Visual Studio 6 (SP5) N/A _WIN32 2009-10-02 21/21 Visual Studio v6 (compiler v12) - must be patched to Service Pack 5
8 N/A _WIN32 2009-01-15 Visual Studio v8 (compiler v14) (2005 Express Edition) - needs Platform SDK
9 N/A _WIN32 2009-10-02 21/21 Visual Studio v9 (compiler v15) (2008 Express Edition)

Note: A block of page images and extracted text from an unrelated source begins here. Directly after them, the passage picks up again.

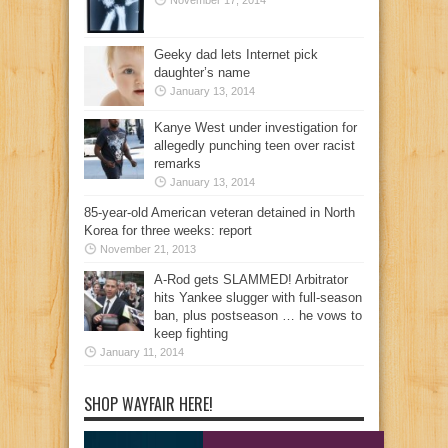
November 17, 2014
Geeky dad lets Internet pick
daughter’s name
January 13, 2014
Kanye West under investigation for
allegedly punching teen over racist
remarks
January 13, 2014
85-year-old American veteran detained in North
Korea for three weeks: report
November 21, 2013
A-Rod gets SLAMMED! Arbitrator
hits Yankee slugger with full-season
ban, plus postseason … he vows to
keep fighting
January 11, 2014
SHOP WAYFAIR HERE!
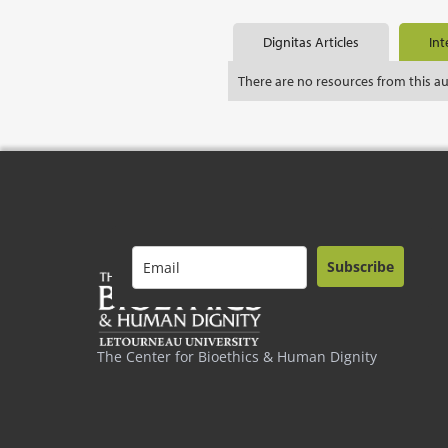
Dignitas Articles
Int
There are no resources from this a
Subscribe
The Center for Bioethics & Human Dignity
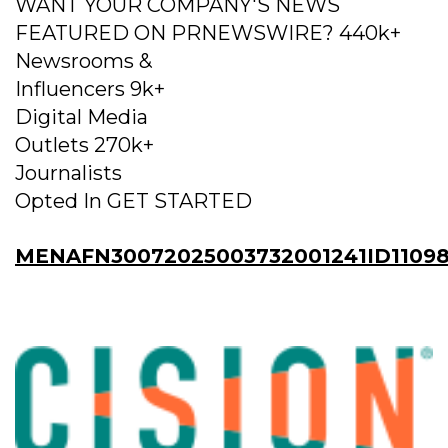
WANT YOUR COMPANY'S NEWS
FEATURED ON PRNEWSWIRE? 440k+
Newsrooms &
Influencers 9k+
Digital Media
Outlets 270k+
Journalists
Opted In GET STARTED
MENAFN30072025003732001241ID11098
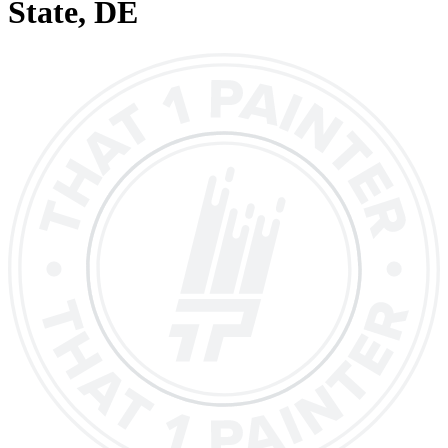
State
, DE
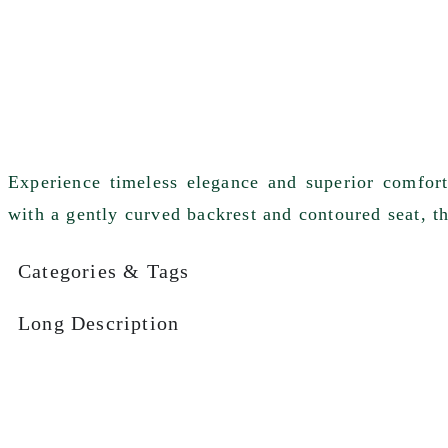
Experience timeless elegance and superior comfor
with a gently curved backrest and contoured seat, thi
Categories & Tags
Long Description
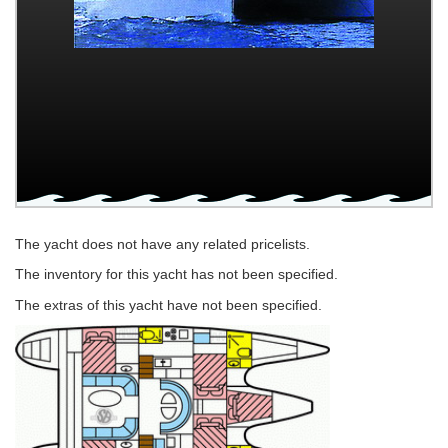
The yacht does not have any related pricelists.
The inventory for this yacht has not been specified.
The extras of this yacht have not been specified.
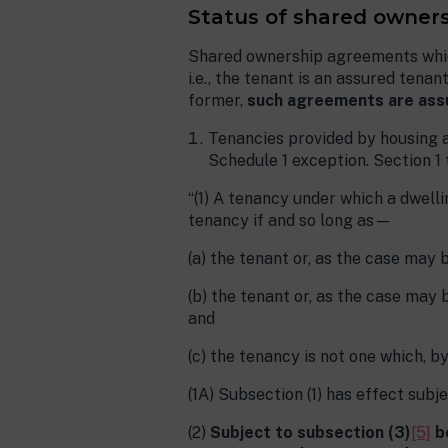
Status of shared owners
Shared ownership agreements which
i.e., the tenant is an assured ten
former,
such agreements are ass
Tenancies provided by housing a
Schedule 1 exception. Section 1
“(1) A tenancy under which a dwelli
tenancy if and so long as—
(a) the tenant or, as the case may b
(b) the tenant or, as the case may 
and
(c) the tenancy is not one which, by
(1A) Subsection (1) has effect subj
(2)
Subject to subsection (3)
[5]
be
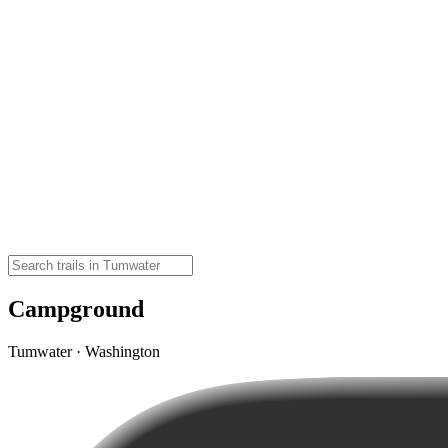
Campground
Tumwater · Washington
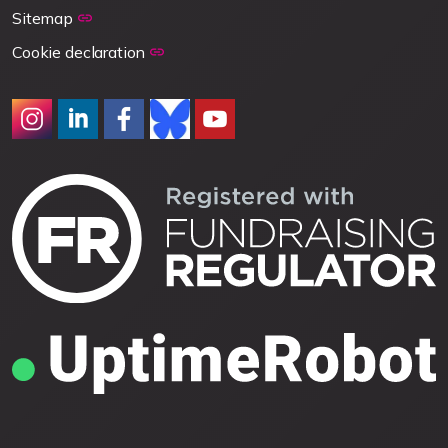
Sitemap
Cookie declaration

Borland 5.5.1 N/A _WIN32 2009-05-26 Free C++ Builder version 5.5
5.8.2 N/A _WIN32 2009-10-02 21/21 Turbo C++ 2006 Explorer

Note 1: The -D directive is a C macro that selects between different implementations of code for different platforms. For example, a Windows application will use different system calls to a Unix application. The correct directive for the platform must be defined for the STLplus library to build on the target platform. Typically this is set as an option to the compiler - for example with the gcc compiler you would specify "gcc -DSOLARIS" when building on Solaris. The _WIN32 value that selects the Windows native build is set automatically by the compilers so you don't have to do this. If no -D directive is shown, then the default build is a generic Unix build and needs no special rules. See the documentation on building the library for more on this.